Statistical framework: gene-level aggregation and burden modeling
RPP variants passing filters were aggregated by gene and tested via generalized linear modeling (GLM) implemented in R (snpStats and CMGgenomics). The analysis was run in three comparisons: (i) all MS cases vs controls, (ii) SMS vs controls, and (iii) FMS vs controls. Multiple-testing control was applied using false discovery rate (FDR) correction with α=0.05, and candidate variants were manually reviewed in IGV for read-level support. This gene-burden paradigm is well-suited to rare-variant inference because it trades single-variant power (often minimal for rare alleles) for a cumulative signal across multiple rare events within the same functional unit.

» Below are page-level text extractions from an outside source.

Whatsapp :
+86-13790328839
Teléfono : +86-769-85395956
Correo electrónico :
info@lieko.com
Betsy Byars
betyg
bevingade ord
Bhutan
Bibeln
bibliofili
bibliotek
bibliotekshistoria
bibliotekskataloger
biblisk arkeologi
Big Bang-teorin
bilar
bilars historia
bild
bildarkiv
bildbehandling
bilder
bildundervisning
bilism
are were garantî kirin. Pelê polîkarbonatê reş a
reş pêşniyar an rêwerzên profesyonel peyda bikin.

Core findings: a striking enrichment in familial MS but not sporadic MS
The principal result is a pronounced overrepresentation of RPP variants in the FMS cohort compared with controls (FDR-adjusted p = 5.27 × 10⁻⁷⁴), while the SMS cohort showed no enrichment (p = 1.00). The combined MS cohort was also significant (p = 0.00337), but the magnitude and direction strongly indicate that the familial subgroup drives this signal. At the gene level, six genes significantly contributed to the FMS burden—ALPK2, ANKRD55, INTS8, IQCB1, JADE2, and MALT1—whereas SMS showed a notable signal primarily for LIMK2. Importantly, many of the enriched variants (10 of 16 across analyses) lacked an allele frequency record in gnomADe, underscoring how a non-trivial fraction of candidate risk alleles may be absent or extremely sparse in reference population datasets.

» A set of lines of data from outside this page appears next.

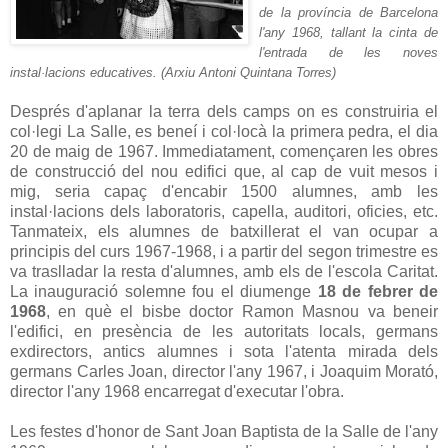
de la província de Barcelona
l'any 1968, tallant la cinta de
l'entrada de les noves
instal·lacions educatives. (Arxiu Antoni Quintana Torres)
Després d'aplanar la terra dels camps on es construiria el
col·legi La Salle, es beneí i col·locà la primera pedra, el dia
20 de maig de 1967. Immediatament, començaren les obres
de construcció del nou edifici que, al cap de vuit mesos i
mig, seria capaç d'encabir 1500 alumnes, amb les
instal·lacions dels laboratoris, capella, auditori, oficies, etc.
Tanmateix, els alumnes de batxillerat el van ocupar a
principis del curs 1967-1968, i a partir del segon trimestre es
va traslladar la resta d'alumnes, amb els de l'escola Caritat.
La inauguració solemne fou el diumenge
18 de febrer de
1968
, en què el bisbe doctor Ramon Masnou va beneir
l'edifici, en presència de les autoritats locals, germans
exdirectors, antics alumnes i sota l'atenta mirada dels
germans Carles Joan, director l'any 1967, i Joaquim Morató,
director l'any 1968 encarregat d'executar l'obra.
Les festes d'honor de Sant Joan Baptista de la Salle de l'any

Biological interpretation, limitations, and why this matters
The discussion positions the implicated genes within immune regulation, neuroinflammatory signaling, and neurodevelopmental or neuronal processes—domains consistent with MS biology. Particularly compelling is MALT1, a key regulator of NF-κB signaling and lymphocyte activation, with experimental evidence (in murine models) that MALT1 protease inhibition can attenuate demyelination and inflammatory infiltration; this aligns mechanistically with the concept that dysregulated immune activation can sustain CNS injury. At the same time, the authors appropriately qualify inference: only one affected individual per family was included (precluding segregation analysis), cohort size may limit detection of smaller rare-variant effects, linkage disequilibrium with nearby common variants could partially account for observed signals, and no functional validation was performed for specific alleles. Even with these constraints, the study makes a clean, clinically relevant point: familial MS may have a different genetic architecture than sporadic MS, in which rare, high-impact variants within GWAS-implicated genes contribute materially to risk. This supports a pragmatic roadmap for future work—larger FMS cohorts with family-based designs, functional assays for top variants, and integrated modeling that jointly considers common polygenic risk and rare-variant burden to sharpen patient stratification and mechanistic discovery.

Disclaimer: This blog post is based on the provided research article and is intended for informational purposes only. It is not intended to provide medical advice. Please consult with a healthcare professional for any health concerns.

References:
Turk, A., Maver, A., Juvan, P., Drulović, J., Mesaroš, Š., Novaković, I., ... & Peterlin, B. (2025). Increased burden of rare variants in GWAS associated genes in familial multiple sclerosis. Scientific reports, 15(1), 21200.